Aim of the exercise |
Nothing in the entries should be altered. Write them out in full.

Page segmentation data:
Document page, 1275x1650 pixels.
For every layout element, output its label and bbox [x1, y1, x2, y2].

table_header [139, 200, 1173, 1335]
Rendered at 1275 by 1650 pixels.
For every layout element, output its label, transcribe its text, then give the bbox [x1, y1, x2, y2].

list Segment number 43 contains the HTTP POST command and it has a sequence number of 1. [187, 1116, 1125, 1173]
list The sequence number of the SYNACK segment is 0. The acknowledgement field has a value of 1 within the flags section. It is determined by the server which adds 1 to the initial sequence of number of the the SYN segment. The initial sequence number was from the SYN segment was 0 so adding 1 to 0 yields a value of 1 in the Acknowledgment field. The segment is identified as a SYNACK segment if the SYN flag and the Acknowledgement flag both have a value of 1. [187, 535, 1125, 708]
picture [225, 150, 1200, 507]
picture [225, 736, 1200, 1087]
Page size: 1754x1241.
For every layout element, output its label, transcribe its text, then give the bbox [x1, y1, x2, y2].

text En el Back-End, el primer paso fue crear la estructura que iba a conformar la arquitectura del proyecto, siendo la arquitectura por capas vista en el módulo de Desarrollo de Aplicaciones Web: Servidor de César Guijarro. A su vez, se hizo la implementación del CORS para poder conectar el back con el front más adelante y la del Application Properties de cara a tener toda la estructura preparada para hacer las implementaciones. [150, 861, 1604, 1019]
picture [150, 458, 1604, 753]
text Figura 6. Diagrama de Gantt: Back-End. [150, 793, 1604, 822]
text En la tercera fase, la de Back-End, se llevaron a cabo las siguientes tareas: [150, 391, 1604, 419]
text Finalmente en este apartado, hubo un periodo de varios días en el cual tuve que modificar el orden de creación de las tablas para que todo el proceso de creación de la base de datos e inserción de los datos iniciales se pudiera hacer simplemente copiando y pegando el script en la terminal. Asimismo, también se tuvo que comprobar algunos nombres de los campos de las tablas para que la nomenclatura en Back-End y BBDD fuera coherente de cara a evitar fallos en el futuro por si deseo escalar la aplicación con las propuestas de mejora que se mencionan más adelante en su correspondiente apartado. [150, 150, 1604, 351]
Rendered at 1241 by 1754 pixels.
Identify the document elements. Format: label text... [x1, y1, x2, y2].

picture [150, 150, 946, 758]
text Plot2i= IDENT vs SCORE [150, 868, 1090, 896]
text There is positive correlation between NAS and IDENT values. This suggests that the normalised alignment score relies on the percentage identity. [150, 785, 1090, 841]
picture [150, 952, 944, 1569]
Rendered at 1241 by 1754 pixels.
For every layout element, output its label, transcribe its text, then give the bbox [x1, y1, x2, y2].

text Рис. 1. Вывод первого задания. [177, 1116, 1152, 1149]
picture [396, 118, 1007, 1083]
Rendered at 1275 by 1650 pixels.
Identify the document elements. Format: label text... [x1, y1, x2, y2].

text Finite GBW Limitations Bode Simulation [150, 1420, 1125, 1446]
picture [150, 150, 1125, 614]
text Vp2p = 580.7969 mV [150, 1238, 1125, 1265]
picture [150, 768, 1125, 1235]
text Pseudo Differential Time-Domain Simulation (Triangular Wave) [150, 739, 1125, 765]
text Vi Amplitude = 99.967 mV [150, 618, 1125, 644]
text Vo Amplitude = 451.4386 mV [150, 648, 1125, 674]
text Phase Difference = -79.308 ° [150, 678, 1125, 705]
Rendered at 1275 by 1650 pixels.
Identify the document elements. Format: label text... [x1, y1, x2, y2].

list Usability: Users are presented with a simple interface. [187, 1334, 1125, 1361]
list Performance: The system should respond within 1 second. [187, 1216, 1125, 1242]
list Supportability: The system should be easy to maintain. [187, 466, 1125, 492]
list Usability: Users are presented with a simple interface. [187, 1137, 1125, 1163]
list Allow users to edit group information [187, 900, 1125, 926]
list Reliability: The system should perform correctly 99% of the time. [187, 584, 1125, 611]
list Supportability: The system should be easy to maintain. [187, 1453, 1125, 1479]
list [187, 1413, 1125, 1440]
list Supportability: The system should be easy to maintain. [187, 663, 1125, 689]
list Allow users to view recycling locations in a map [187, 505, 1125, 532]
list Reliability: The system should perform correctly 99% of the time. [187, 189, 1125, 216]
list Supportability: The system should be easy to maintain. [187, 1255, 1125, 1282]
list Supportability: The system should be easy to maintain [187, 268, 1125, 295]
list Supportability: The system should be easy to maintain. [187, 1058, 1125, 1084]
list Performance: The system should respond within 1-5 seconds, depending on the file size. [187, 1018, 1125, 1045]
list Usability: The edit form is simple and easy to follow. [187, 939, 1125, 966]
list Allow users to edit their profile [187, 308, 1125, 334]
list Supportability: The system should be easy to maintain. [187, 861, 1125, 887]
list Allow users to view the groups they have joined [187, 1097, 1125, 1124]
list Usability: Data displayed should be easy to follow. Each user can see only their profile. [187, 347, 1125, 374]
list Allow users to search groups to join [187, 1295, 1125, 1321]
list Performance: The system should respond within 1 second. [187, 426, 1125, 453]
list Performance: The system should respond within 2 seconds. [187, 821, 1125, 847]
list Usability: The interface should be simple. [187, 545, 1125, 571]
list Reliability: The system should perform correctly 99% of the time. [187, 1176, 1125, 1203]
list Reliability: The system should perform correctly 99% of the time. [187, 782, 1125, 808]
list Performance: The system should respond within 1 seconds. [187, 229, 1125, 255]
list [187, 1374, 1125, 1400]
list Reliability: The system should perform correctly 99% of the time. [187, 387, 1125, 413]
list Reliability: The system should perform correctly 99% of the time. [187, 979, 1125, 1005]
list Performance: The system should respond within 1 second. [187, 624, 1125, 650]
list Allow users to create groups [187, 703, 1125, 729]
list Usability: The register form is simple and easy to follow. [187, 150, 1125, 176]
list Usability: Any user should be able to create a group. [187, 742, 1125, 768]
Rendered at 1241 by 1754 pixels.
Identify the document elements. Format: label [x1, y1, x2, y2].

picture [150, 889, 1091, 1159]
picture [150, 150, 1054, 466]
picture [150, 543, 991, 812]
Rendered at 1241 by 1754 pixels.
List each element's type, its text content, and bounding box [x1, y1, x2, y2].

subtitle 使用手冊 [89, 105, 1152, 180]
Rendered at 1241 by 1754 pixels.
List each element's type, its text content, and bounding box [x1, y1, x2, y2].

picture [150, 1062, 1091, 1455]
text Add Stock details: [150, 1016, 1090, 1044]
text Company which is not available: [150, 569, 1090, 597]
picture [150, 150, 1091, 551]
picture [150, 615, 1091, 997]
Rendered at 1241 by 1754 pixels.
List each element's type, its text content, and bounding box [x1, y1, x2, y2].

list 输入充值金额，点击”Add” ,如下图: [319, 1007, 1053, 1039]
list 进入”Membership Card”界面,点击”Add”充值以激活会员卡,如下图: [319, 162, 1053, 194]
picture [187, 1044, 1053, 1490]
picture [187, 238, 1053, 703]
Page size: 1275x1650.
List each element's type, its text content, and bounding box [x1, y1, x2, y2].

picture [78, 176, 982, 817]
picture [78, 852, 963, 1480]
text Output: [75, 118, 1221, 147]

Result |
Document page, 1275x1650 pixels.
For every layout element, output its label and bbox [x1, y1, x2, y2].

table_header [139, 200, 1173, 1335]
Rendered at 1275 by 1650 pixels.
For every layout element, output its label, transcribe its text, then give the bbox [x1, y1, x2, y2].

list Segment number 43 contains the HTTP POST command and it has a sequence number of 1. [187, 1116, 1125, 1173]
list The sequence number of the SYNACK segment is 0. The acknowledgement field has a value of 1 within the flags section. It is determined by the server which adds 1 to the initial sequence of number of the the SYN segment. The initial sequence number was from the SYN segment was 0 so adding 1 to 0 yields a value of 1 in the Acknowledgment field. The segment is identified as a SYNACK segment if the SYN flag and the Acknowledgement flag both have a value of 1. [187, 535, 1125, 708]
picture [225, 150, 1200, 507]
picture [225, 736, 1200, 1087]
Page size: 1754x1241.
For every layout element, output its label, transcribe its text, then give the bbox [x1, y1, x2, y2].

text En el Back-End, el primer paso fue crear la estructura que iba a conformar la arquitectura del proyecto, siendo la arquitectura por capas vista en el módulo de Desarrollo de Aplicaciones Web: Servidor de César Guijarro. A su vez, se hizo la implementación del CORS para poder conectar el back con el front más adelante y la del Application Properties de cara a tener toda la estructura preparada para hacer las implementaciones. [150, 861, 1604, 1019]
picture [150, 458, 1604, 753]
text Figura 6. Diagrama de Gantt: Back-End. [150, 793, 1604, 822]
text En la tercera fase, la de Back-End, se llevaron a cabo las siguientes tareas: [150, 391, 1604, 419]
text Finalmente en este apartado, hubo un periodo de varios días en el cual tuve que modificar el orden de creación de las tablas para que todo el proceso de creación de la base de datos e inserción de los datos iniciales se pudiera hacer simplemente copiando y pegando el script en la terminal. Asimismo, también se tuvo que comprobar algunos nombres de los campos de las tablas para que la nomenclatura en Back-End y BBDD fuera coherente de cara a evitar fallos en el futuro por si deseo escalar la aplicación con las propuestas de mejora que se mencionan más adelante en su correspondiente apartado. [150, 150, 1604, 351]
Rendered at 1241 by 1754 pixels.
Identify the document elements. Format: label text... [x1, y1, x2, y2].

picture [150, 150, 946, 758]
text Plot2i= IDENT vs SCORE [150, 868, 1090, 896]
text There is positive correlation between NAS and IDENT values. This suggests that the normalised alignment score relies on the percentage identity. [150, 785, 1090, 841]
picture [150, 952, 944, 1569]
Rendered at 1241 by 1754 pixels.
For every layout element, output its label, transcribe its text, then give the bbox [x1, y1, x2, y2].

text Рис. 1. Вывод первого задания. [177, 1116, 1152, 1149]
picture [396, 118, 1007, 1083]
Rendered at 1275 by 1650 pixels.
Identify the document elements. Format: label text... [x1, y1, x2, y2].

text Finite GBW Limitations Bode Simulation [150, 1420, 1125, 1446]
picture [150, 150, 1125, 614]
text Vp2p = 580.7969 mV [150, 1238, 1125, 1265]
picture [150, 768, 1125, 1235]
text Pseudo Differential Time-Domain Simulation (Triangular Wave) [150, 739, 1125, 765]
text Vi Amplitude = 99.967 mV [150, 618, 1125, 644]
text Vo Amplitude = 451.4386 mV [150, 648, 1125, 674]
text Phase Difference = -79.308 ° [150, 678, 1125, 705]
Rendered at 1275 by 1650 pixels.
Identify the document elements. Format: label text... [x1, y1, x2, y2].

list Usability: Users are presented with a simple interface. [187, 1334, 1125, 1361]
list Performance: The system should respond within 1 second. [187, 1216, 1125, 1242]
list Supportability: The system should be easy to maintain. [187, 466, 1125, 492]
list Usability: Users are presented with a simple interface. [187, 1137, 1125, 1163]
list Allow users to edit group information [187, 900, 1125, 926]
list Reliability: The system should perform correctly 99% of the time. [187, 584, 1125, 611]
list Supportability: The system should be easy to maintain. [187, 1453, 1125, 1479]
list [187, 1413, 1125, 1440]
list Supportability: The system should be easy to maintain. [187, 663, 1125, 689]
list Allow users to view recycling locations in a map [187, 505, 1125, 532]
list Reliability: The system should perform correctly 99% of the time. [187, 189, 1125, 216]
list Supportability: The system should be easy to maintain. [187, 1255, 1125, 1282]
list Supportability: The system should be easy to maintain [187, 268, 1125, 295]
list Supportability: The system should be easy to maintain. [187, 1058, 1125, 1084]
list Performance: The system should respond within 1-5 seconds, depending on the file size. [187, 1018, 1125, 1045]
list Usability: The edit form is simple and easy to follow. [187, 939, 1125, 966]
list Allow users to edit their profile [187, 308, 1125, 334]
list Supportability: The system should be easy to maintain. [187, 861, 1125, 887]
list Allow users to view the groups they have joined [187, 1097, 1125, 1124]
list Usability: Data displayed should be easy to follow. Each user can see only their profile. [187, 347, 1125, 374]
list Allow users to search groups to join [187, 1295, 1125, 1321]
list Performance: The system should respond within 1 second. [187, 426, 1125, 453]
list Performance: The system should respond within 2 seconds. [187, 821, 1125, 847]
list Usability: The interface should be simple. [187, 545, 1125, 571]
list Reliability: The system should perform correctly 99% of the time. [187, 1176, 1125, 1203]
list Reliability: The system should perform correctly 99% of the time. [187, 782, 1125, 808]
list Performance: The system should respond within 1 seconds. [187, 229, 1125, 255]
list [187, 1374, 1125, 1400]
list Reliability: The system should perform correctly 99% of the time. [187, 387, 1125, 413]
list Reliability: The system should perform correctly 99% of the time. [187, 979, 1125, 1005]
list Performance: The system should respond within 1 second. [187, 624, 1125, 650]
list Allow users to create groups [187, 703, 1125, 729]
list Usability: The register form is simple and easy to follow. [187, 150, 1125, 176]
list Usability: Any user should be able to create a group. [187, 742, 1125, 768]
Rendered at 1241 by 1754 pixels.
Identify the document elements. Format: label [x1, y1, x2, y2].

picture [150, 889, 1091, 1159]
picture [150, 150, 1054, 466]
picture [150, 543, 991, 812]
Rendered at 1241 by 1754 pixels.
List each element's type, its text content, and bounding box [x1, y1, x2, y2].

subtitle 使用手冊 [89, 105, 1152, 180]
Rendered at 1241 by 1754 pixels.
List each element's type, its text content, and bounding box [x1, y1, x2, y2].

picture [150, 1062, 1091, 1455]
text Add Stock details: [150, 1016, 1090, 1044]
text Company which is not available: [150, 569, 1090, 597]
picture [150, 150, 1091, 551]
picture [150, 615, 1091, 997]
Rendered at 1241 by 1754 pixels.
List each element's type, its text content, and bounding box [x1, y1, x2, y2].

list 输入充值金额，点击”Add” ,如下图: [319, 1007, 1053, 1039]
list 进入”Membership Card”界面,点击”Add”充值以激活会员卡,如下图: [319, 162, 1053, 194]
picture [187, 1044, 1053, 1490]
picture [187, 238, 1053, 703]
Page size: 1275x1650.
List each element's type, its text content, and bounding box [x1, y1, x2, y2].

picture [78, 176, 982, 817]
picture [78, 852, 963, 1480]
text Output: [75, 118, 1221, 147]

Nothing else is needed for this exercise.